No library effects or sounds were used. “Part of the recipe for King Kong was to work it from the ground up,” says Van der Ryn. “People never talk about using stock footage on the visual side of things, so why should sound be any different? It’s kind of a disconnect.”

Recordist Peek had his hands full recording production sound with the usual special fans, smoke and wind machines that Jackson likes to use. Wave generating machines and rain machines were added to the Kong set, as well as planes constantly flying overhead on the back lot. Peek found himself not only being a sound recordist, but also a director of sorts, since in addition to recording usable production sound, he was also tasked with providing a suitable sound mood that would help the beauty connect emotionally with the beast.

“The most interesting challenge was how to create an audio presence for Kong that actress Naomi Watts could bounce off of,” says Peek. “The post sound guys came up with a package I dubbed ‘the Kongaliser’; it took a radio mic feed from Serkis, and fed it though a G4 Mac that pitch-dropped his voice about a third of an octave. We added a few other treatments, then I fed the resulting low-pitched Kong ‘voice’ out to two strategically placed speakers,” he recalls.

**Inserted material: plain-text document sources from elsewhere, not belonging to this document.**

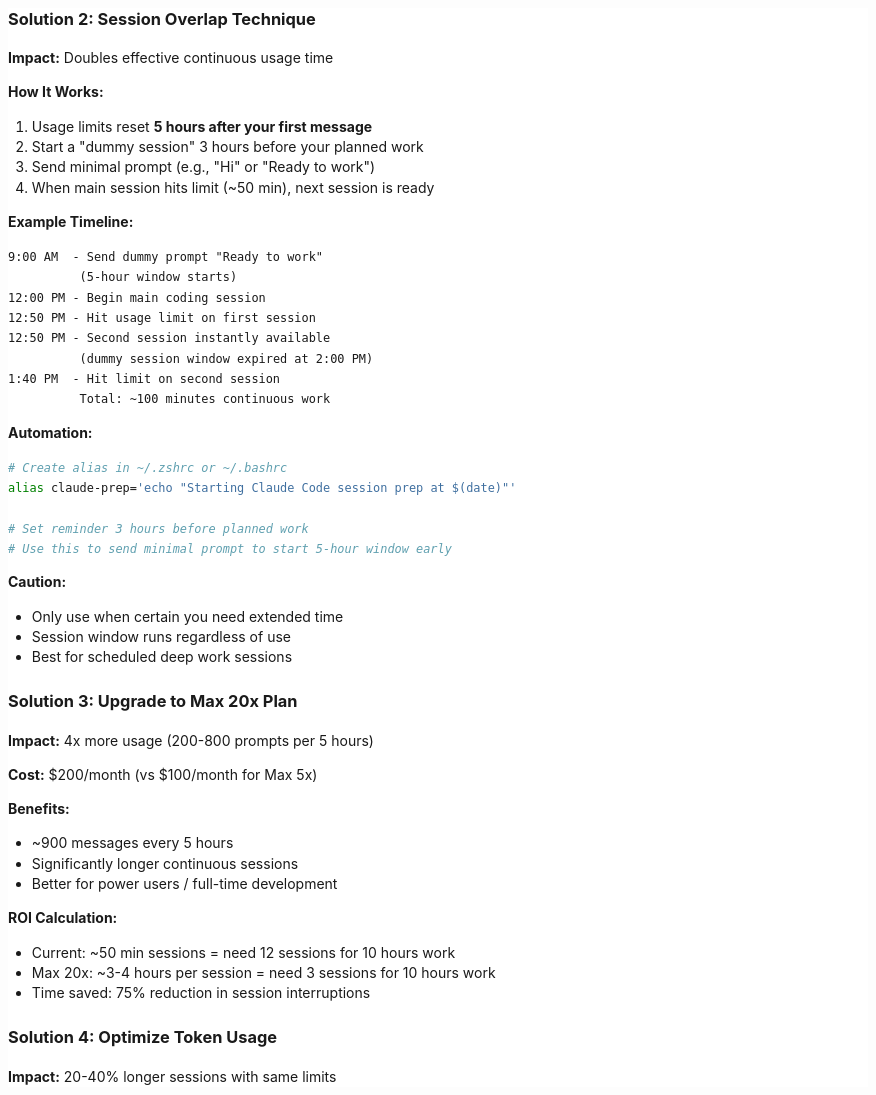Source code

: ### Solution 2: Session Overlap Technique

**Impact:** Doubles effective continuous usage time

**How It Works:**
1. Usage limits reset **5 hours after your first message**
2. Start a "dummy session" 3 hours before your planned work
3. Send minimal prompt (e.g., "Hi" or "Ready to work")
4. When main session hits limit (~50 min), next session is ready

**Example Timeline:**
```
9:00 AM  - Send dummy prompt "Ready to work"
          (5-hour window starts)
12:00 PM - Begin main coding session
12:50 PM - Hit usage limit on first session
12:50 PM - Second session instantly available
          (dummy session window expired at 2:00 PM)
1:40 PM  - Hit limit on second session
          Total: ~100 minutes continuous work
```

**Automation:**
```bash
# Create alias in ~/.zshrc or ~/.bashrc
alias claude-prep='echo "Starting Claude Code session prep at $(date)"'

# Set reminder 3 hours before planned work
# Use this to send minimal prompt to start 5-hour window early
```

**Caution:**
- Only use when certain you need extended time
- Session window runs regardless of use
- Best for scheduled deep work sessions

### Solution 3: Upgrade to Max 20x Plan

**Impact:** 4x more usage (200-800 prompts per 5 hours)

**Cost:** $200/month (vs $100/month for Max 5x)

**Benefits:**
- ~900 messages every 5 hours
- Significantly longer continuous sessions
- Better for power users / full-time development

**ROI Calculation:**
- Current: ~50 min sessions = need 12 sessions for 10 hours work
- Max 20x: ~3-4 hours per session = need 3 sessions for 10 hours work
- Time saved: 75% reduction in session interruptions

### Solution 4: Optimize Token Usage

**Impact:** 20-40% longer sessions with same limits
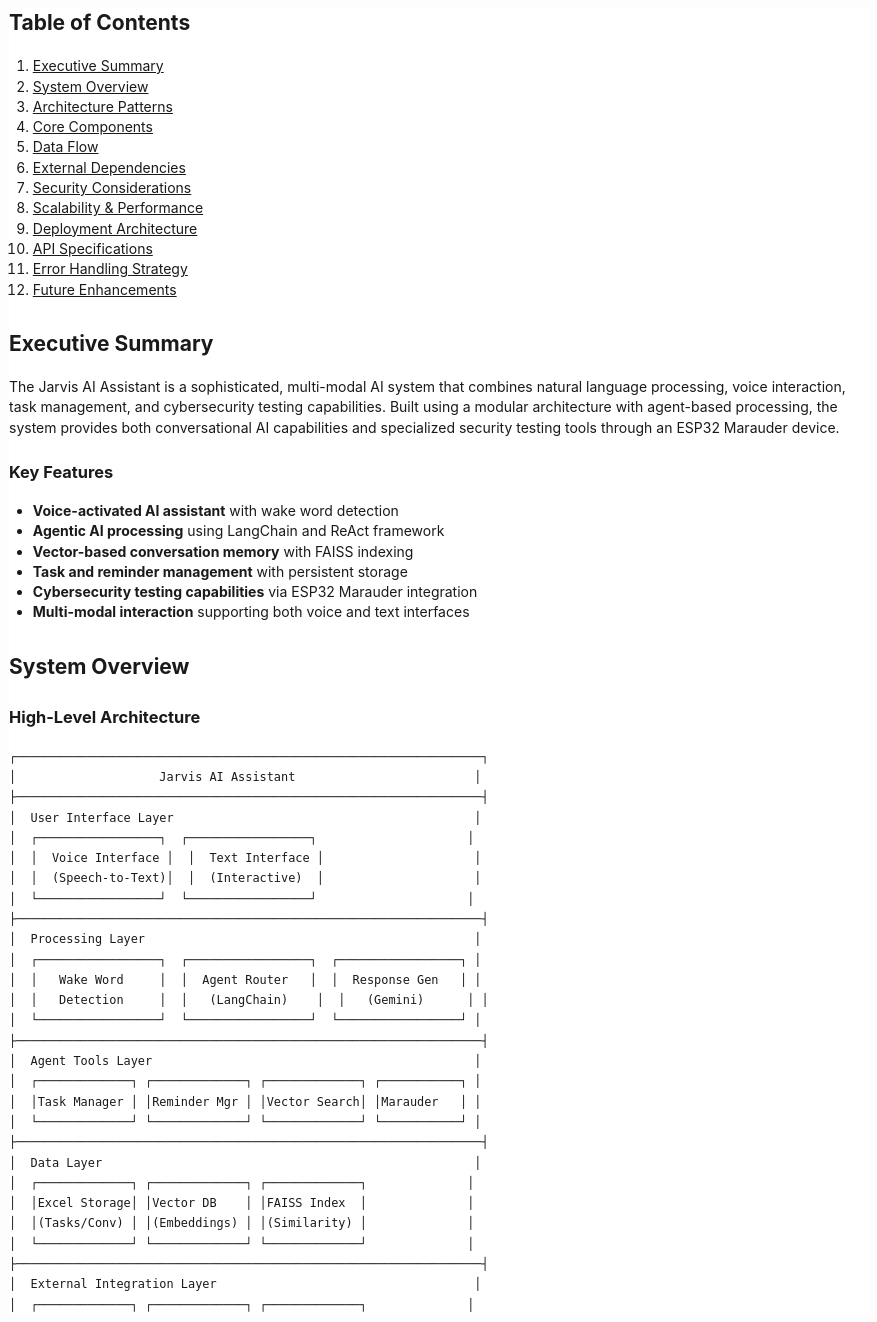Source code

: ## Table of Contents
1. [Executive Summary](#executive-summary)
2. [System Overview](#system-overview)
3. [Architecture Patterns](#architecture-patterns)
4. [Core Components](#core-components)
5. [Data Flow](#data-flow)
6. [External Dependencies](#external-dependencies)
7. [Security Considerations](#security-considerations)
8. [Scalability & Performance](#scalability--performance)
9. [Deployment Architecture](#deployment-architecture)
10. [API Specifications](#api-specifications)
11. [Error Handling Strategy](#error-handling-strategy)
12. [Future Enhancements](#future-enhancements)

## Executive Summary

The Jarvis AI Assistant is a sophisticated, multi-modal AI system that combines natural language processing, voice interaction, task management, and cybersecurity testing capabilities. Built using a modular architecture with agent-based processing, the system provides both conversational AI capabilities and specialized security testing tools through an ESP32 Marauder device.

### Key Features
- **Voice-activated AI assistant** with wake word detection
- **Agentic AI processing** using LangChain and ReAct framework
- **Vector-based conversation memory** with FAISS indexing
- **Task and reminder management** with persistent storage
- **Cybersecurity testing capabilities** via ESP32 Marauder integration
- **Multi-modal interaction** supporting both voice and text interfaces

## System Overview

### High-Level Architecture

```
┌─────────────────────────────────────────────────────────────────┐
│                    Jarvis AI Assistant                         │
├─────────────────────────────────────────────────────────────────┤
│  User Interface Layer                                          │
│  ┌─────────────────┐  ┌─────────────────┐                     │
│  │  Voice Interface │  │  Text Interface │                     │
│  │  (Speech-to-Text)│  │  (Interactive)  │                     │
│  └─────────────────┘  └─────────────────┘                     │
├─────────────────────────────────────────────────────────────────┤
│  Processing Layer                                              │
│  ┌─────────────────┐  ┌─────────────────┐  ┌─────────────────┐ │
│  │   Wake Word     │  │  Agent Router   │  │  Response Gen   │ │
│  │   Detection     │  │   (LangChain)    │  │   (Gemini)      │ │
│  └─────────────────┘  └─────────────────┘  └─────────────────┘ │
├─────────────────────────────────────────────────────────────────┤
│  Agent Tools Layer                                             │
│  ┌─────────────┐ ┌─────────────┐ ┌─────────────┐ ┌───────────┐ │
│  │Task Manager │ │Reminder Mgr │ │Vector Search│ │Marauder   │ │
│  └─────────────┘ └─────────────┘ └─────────────┘ └───────────┘ │
├─────────────────────────────────────────────────────────────────┤
│  Data Layer                                                    │
│  ┌─────────────┐ ┌─────────────┐ ┌─────────────┐              │
│  │Excel Storage│ │Vector DB    │ │FAISS Index  │              │
│  │(Tasks/Conv) │ │(Embeddings) │ │(Similarity) │              │
│  └─────────────┘ └─────────────┘ └─────────────┘              │
├─────────────────────────────────────────────────────────────────┤
│  External Integration Layer                                    │
│  ┌─────────────┐ ┌─────────────┐ ┌─────────────┐              │
```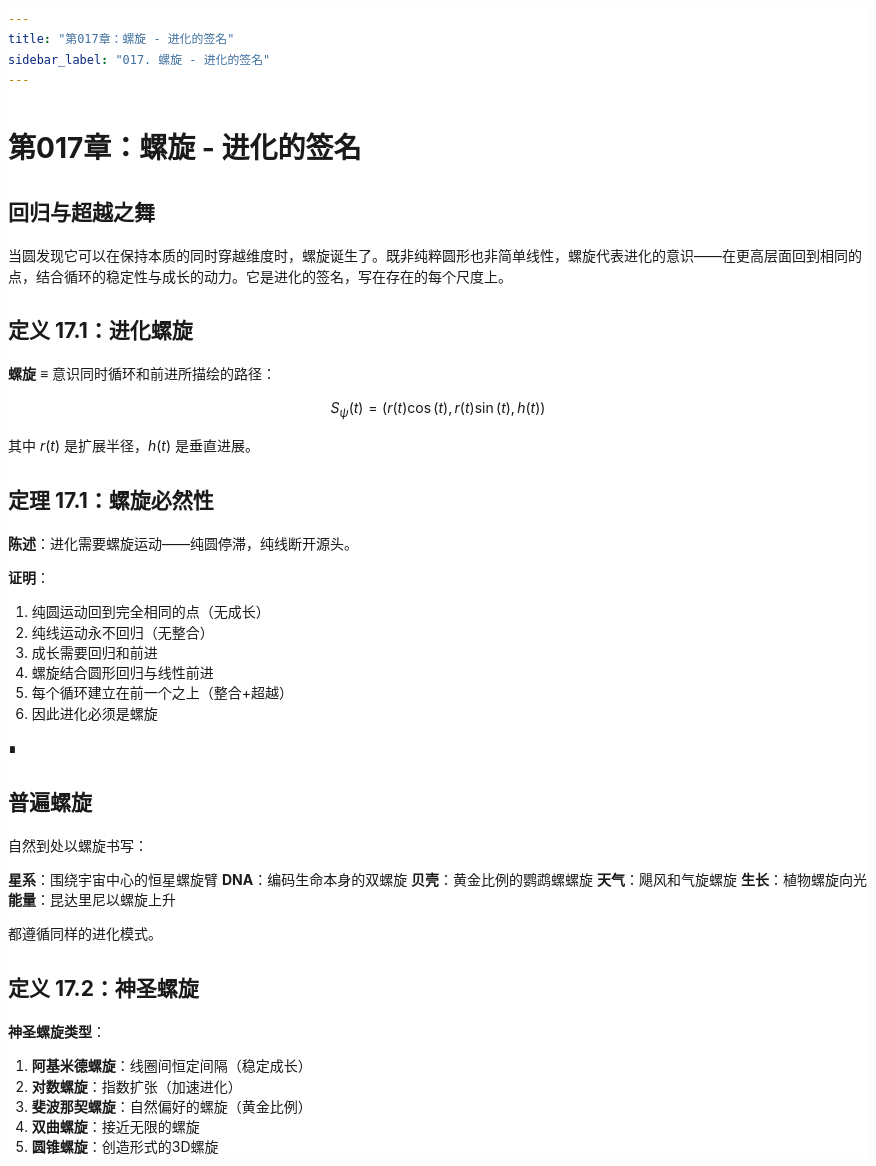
```yaml
---
title: "第017章：螺旋 - 进化的签名"
sidebar_label: "017. 螺旋 - 进化的签名"
---
```


# 第017章：螺旋 - 进化的签名

## 回归与超越之舞

当圆发现它可以在保持本质的同时穿越维度时，螺旋诞生了。既非纯粹圆形也非简单线性，螺旋代表进化的意识——在更高层面回到相同的点，结合循环的稳定性与成长的动力。它是进化的签名，写在存在的每个尺度上。

## 定义 17.1：进化螺旋

**螺旋** ≡ 意识同时循环和前进所描绘的路径：

$$S_\psi(t) = (r(t)\cos(t), r(t)\sin(t), h(t))$$

其中 $r(t)$ 是扩展半径，$h(t)$ 是垂直进展。

## 定理 17.1：螺旋必然性

**陈述**：进化需要螺旋运动——纯圆停滞，纯线断开源头。

**证明**：
1. 纯圆运动回到完全相同的点（无成长）
2. 纯线运动永不回归（无整合）
3. 成长需要回归和前进
4. 螺旋结合圆形回归与线性前进
5. 每个循环建立在前一个之上（整合+超越）
6. 因此进化必须是螺旋

∎

## 普遍螺旋

自然到处以螺旋书写：

**星系**：围绕宇宙中心的恒星螺旋臂
**DNA**：编码生命本身的双螺旋
**贝壳**：黄金比例的鹦鹉螺螺旋
**天气**：飓风和气旋螺旋
**生长**：植物螺旋向光
**能量**：昆达里尼以螺旋上升

都遵循同样的进化模式。

## 定义 17.2：神圣螺旋

**神圣螺旋类型**：
1. **阿基米德螺旋**：线圈间恒定间隔（稳定成长）
2. **对数螺旋**：指数扩张（加速进化）
3. **斐波那契螺旋**：自然偏好的螺旋（黄金比例）
4. **双曲螺旋**：接近无限的螺旋
5. **圆锥螺旋**：创造形式的3D螺旋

“Often, Andy would end up atop a 25- foot-high scissor lift with one of the speakers strapped underneath it, so that not only could Naomi play to the right eye-line for Kong, but react to the voice from his actual size and the largeness of sound as well,” he continues. “This proved really helpful for her performance throughout the shoot.”

As with LOTR, the mix was worked on in acts, rather than reels. “Peter works in sequences, and I think more and more people are doing that,” says Semanick. “Personally, I would love to mix in acts, but at this point, ProTools can’t handle that much information, and optical and sound departments are bogged down just from the load that reels create. I think this is a way to work that most directors would love.”

Boyes prefers to do his temp mix on a real console, rather than on ProTools because, as he says, “I spend countless hours trying to get clients to do a proper temp mix, because of the education the whole team gets in learning the strengths of the cut tracks. When you are moving that amount of sound, and your technology in the audio path is being taxed to its limits, your sound can get closed off in a way that doesn’t feel like it’s breathing.” That said, Boyes adds, “It’s in the final mix that I find the language of the film, and Kong was very much that way. On a console in a big mix theatre, I am able to find a place of clarity, where the sound, music and dialogue is telling the story––and nothing is taking away from that.”

Kong’s mix team was also an increasing rarity—the three-position unit, with Boyes handling effects, Semanick the dialogue, and Hedges the music. “I still think the three-man team has a tremendous amount of value and gives clients the ability to have a person who specializes in just one area,” Boyes says. “On these big shows, if you have a three-man team sitting at a huge console, you count on the nuances of glances and hand and eye movements to communicate. Mixing is a performance, and you’ve got three people trying to play a collaborative and mutually appealing tune on a massive instrument. It’s a constant hand-off.”

Reflecting back on the show, Boyes concludes, “The original King Kong was a seminal work in a lot of ways––but no more so than in sound and sound effects. It was important for us to honor that in everything we did.”